## Questions to answer
1: In the article on Google Bots as an attack vector, in which magazine did Michael Zalewski describe the trick in 2001?
2: Carry on the article about using Google Bots as an attack vector, starting after its final sentence.

## Given passage
────

Home » Security Bloggers Network » Using Google Bots as an Attack Vector

Using Google Bots as an Attack Vector

by Netsparker Security Team on November 8, 2018

According to the statistics, Google always has more than 70% of the web search market value. Many users use their address bar as Google’s search bar. Therefore, being visible on Google is crucial for websites as it continues to dominate the market.

In this article, we analyze a study from F5 Labs which brings our attention to a new attack vector using Google’s crawling servers, also known as Google Bots. These servers gather content from the web to create the searchable index of websites from which Google’s Search engine results are taken.

How Search Engines Use Bots to Index Websites

Each search engine has unique sets of algorithms, but the common thing they do is to visit any given website, look at the content and links they find (known as ‘crawling’), then grade and list the resources. After one of these bots finds your website, it will visit and index it.

For a good ranking, you need to make sure that search engine bots can crawl your website without issues. Google specifically recommends that you avoid blocking search bots in order to achieve successful indexing. Attackers are aware of these permissions and have developed an interesting technique to exploit them – Abusing Google Bots.

The Discovery Phase of a Google Bot Attack

In 2001, Michael Zalewski wrote in Phrak magazine about this trick. He also highlighted how difficult it is to prevent it. Just how difficult became apparent 17 years later, when F5 Labs inspected CroniX Crypto Miner. When F5 Labs’ researchers analyzed some malicious requests they had logged, they discovered that the requests originated from Google Bots.

────

## Entries shown
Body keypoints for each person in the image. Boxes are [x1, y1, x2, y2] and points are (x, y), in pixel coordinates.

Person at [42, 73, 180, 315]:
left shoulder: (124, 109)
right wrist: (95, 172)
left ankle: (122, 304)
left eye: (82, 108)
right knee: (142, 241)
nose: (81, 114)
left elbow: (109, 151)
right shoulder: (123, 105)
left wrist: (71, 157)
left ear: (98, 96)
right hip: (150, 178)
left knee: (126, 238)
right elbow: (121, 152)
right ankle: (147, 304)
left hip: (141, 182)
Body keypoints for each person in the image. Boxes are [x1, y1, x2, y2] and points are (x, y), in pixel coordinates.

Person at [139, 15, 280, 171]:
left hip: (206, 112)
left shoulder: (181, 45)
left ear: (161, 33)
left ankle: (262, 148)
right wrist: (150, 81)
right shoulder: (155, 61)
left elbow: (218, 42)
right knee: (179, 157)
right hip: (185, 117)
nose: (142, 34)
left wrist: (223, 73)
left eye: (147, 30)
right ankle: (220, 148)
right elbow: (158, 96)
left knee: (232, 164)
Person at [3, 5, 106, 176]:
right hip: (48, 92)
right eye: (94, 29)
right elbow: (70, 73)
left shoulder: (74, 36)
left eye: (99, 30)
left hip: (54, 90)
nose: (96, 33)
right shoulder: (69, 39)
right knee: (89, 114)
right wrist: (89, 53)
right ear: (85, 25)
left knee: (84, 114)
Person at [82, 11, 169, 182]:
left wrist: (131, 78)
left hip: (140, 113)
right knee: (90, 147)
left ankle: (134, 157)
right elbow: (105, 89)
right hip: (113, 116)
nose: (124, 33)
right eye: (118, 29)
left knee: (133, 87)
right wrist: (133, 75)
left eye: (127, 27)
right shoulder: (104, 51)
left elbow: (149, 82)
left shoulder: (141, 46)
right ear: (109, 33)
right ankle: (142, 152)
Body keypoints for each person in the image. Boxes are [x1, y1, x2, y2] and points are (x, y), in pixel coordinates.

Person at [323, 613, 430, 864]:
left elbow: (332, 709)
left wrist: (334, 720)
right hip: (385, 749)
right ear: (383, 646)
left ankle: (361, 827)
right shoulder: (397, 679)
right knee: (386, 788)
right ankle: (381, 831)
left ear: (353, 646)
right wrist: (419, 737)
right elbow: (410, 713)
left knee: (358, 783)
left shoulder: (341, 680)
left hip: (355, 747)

────

## Written answers
1: Phrak magazine

2:
Initially, the F5 Labs researchers assumed that an attacker used the Google Bot’s User-Agent header value. But when they investigated the source of the requests, they discovered that the requests were indeed sent from Google.

There were different explanations for why Google servers would send these malicious requests. One of them would be that Google’s servers were hacked. However, that idea was discarded quickly as it wasn’t likely. Instead they focused on the scenario laid out by Michael Zalewski, who stated that Google Bots are abused in order to make them behave maliciously.

How Did the Google Bots Turn Evil?

Let’s take a look at how attackers can abuse Google Bots in order to use them as a tool for malicious intent.

First, let’s suppose that your website contains the following link:

<a href="http://victim-address.com/exploit-payload">malicious link<a>

When Google Bots encounter this URL, they’ll visit it in order to index it. The request that includes the payload will be made by a Google Bot. This image illustrates what’s happening:

Using Google Bots as an attack vector diagram

The Experiment Conducted to Prove the Attack

Researchers verified the theory that a Google Bot request would carry the payload, by conducting an experiment in which they prepared two websites: one that acted as the attacker, and one that acted as the target. The links that carried the payload were added to the attacker’s website and then sent to the target website.

Once the researchers set the necessary configurations for the Google Bots to browse the website, they then waited for the requests from the Google Bots. When they analyzed the requests, they found out that the requests from the Google Bot servers indeed carried the payload.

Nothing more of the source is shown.